■ Textabschnitt
┌──

Und was wurde aus dem LAB SYNTHÈSE?

Das hatte ich eigentlich schon abgehakt. Ich wollte nicht mehr zurück nach Montreal. Doch dann rief mich eines Tages mein Bruder ALEX an und sagte mir, dass in dem Projekt noch eine Menge leben stecke. ALEX war kurz zuvor in das Lagerhaus gezogen, in dem sich die Venue befand und in dem damals alle wohnten. Seine Worte hatten mich überzeugt. Ich sagte mir, es ist besser etwas zu tun, als nur rumzuhängen. Nach meiner Rückkehr hatte ich den Plan aus dem LAB SYNTHÈSE ein großes Gemeinschaftsprojekt zu machen. Auf jedem Konzert sollte mindestens ein Freund von mir spielen. In dem Zeitraum wuchs mein Freundeskreis rasant.

Warum hat du ARBUTUS RECORDS gegründet?

└──

■ Arbeitsauftrag A
Stimmen diese Aussagen mit dem Textabschnitt über das LAB SYNTHÈSE überein: (i) ALEX wohnte schon lange im Lagerhaus, (ii) auf jedem Konzert sollte mindestens ein Freund spielen, (iii) der Freundeskreis wuchs in dem Zeitraum nur langsam? Antworte jeweils mit Ja oder Nein und zitiere die entscheidenden Worte des Textes wörtlich.
■ Arbeitsauftrag B
Wie könnte der Textabschnitt über das LAB SYNTHÈSE weitergehen? Setze ihn im Anschluss an die letzte Frage fort.

■ Angezeigte Informationen
┌──

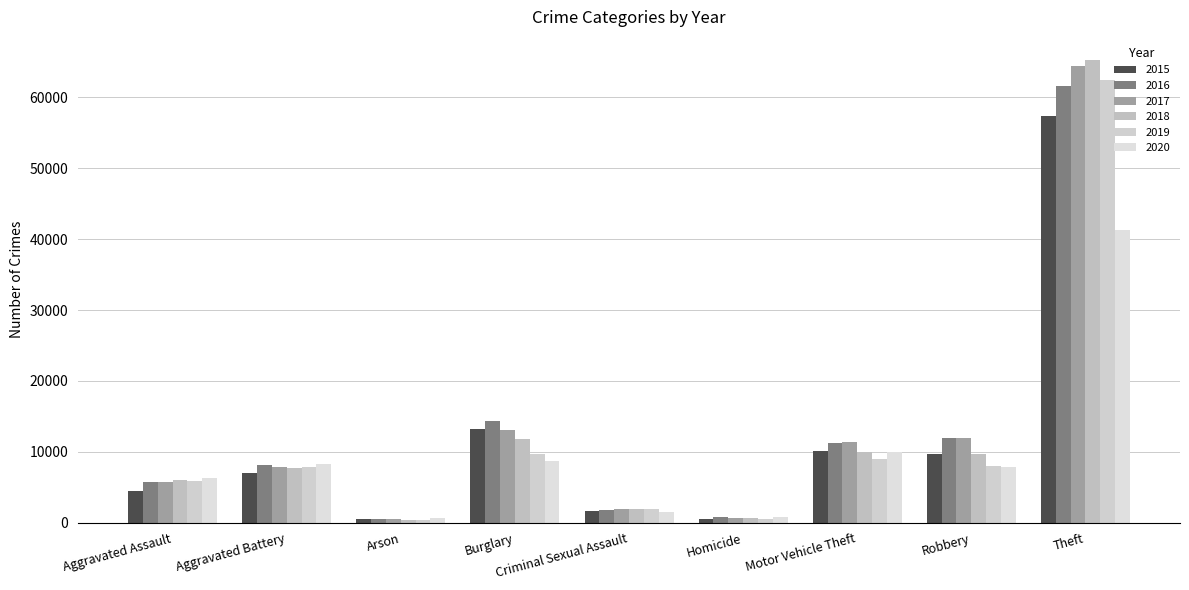

Which series changed the most between Burglary and Motor Vehicle Theft?

2015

└──

■ Schriftliche Antwort A
(i) Nein: „ALEX war kurz zuvor in das Lagerhaus gezogen“
(ii) Ja: „Auf jedem Konzert sollte mindestens ein Freund von mir spielen.“
(iii) Nein: „In dem Zeitraum wuchs mein Freundeskreis rasant.“

■ Schriftliche Antwort B
Bei LAB SYNTHÈSE ging es nach DAVIDS Tod darum, Freunden zu helfen und ihnen eine Plattform zu bieten. Da ich sie auch außerhalb des LAB SYNTHÈSE unterstützen wollte, beschloss ich ein Label aufzumachen. Mit der Zeit wurde das Label immer wichtiger für mich, weswegen ich mich dazu entschied, die Venue dicht zu machen. Diese Entscheidung war wie so viele andere zuvor rein intuitiv. Ich denke über solche Dinge nicht lange nach, es passiert einfach.

Wie laufen die Geschäfte bei ARBUTUS RECORDS?

Ich kann mich nicht beklagen, wir wachsen stetig! Zwar wirft das Label noch kein Geld ab, aber ich bin sicher, das ist nur eine Frage der Zeit.

Wovon lebst du dann im Moment?

Ich verdiene mein Geld als Tontechniker in Clubs. Aber ich glaube, ich werde das bald sein lassen. Auch wenn es nicht sehr viel Zeit in Anspruch nimmt, ist es sehr anstrengend, zusätzlich zu meinem Job bei ARBUTUS RECORDS die ganze Nacht zu arbeiten. Ich brauche Zeit, um mich auszuruhen.

Ich finde es sehr mutig gerade jetzt ein Label zu gründen. Schließlich stecken Musiklabels seit Anbruch der digitalen Revolution in ihrer größten Krise.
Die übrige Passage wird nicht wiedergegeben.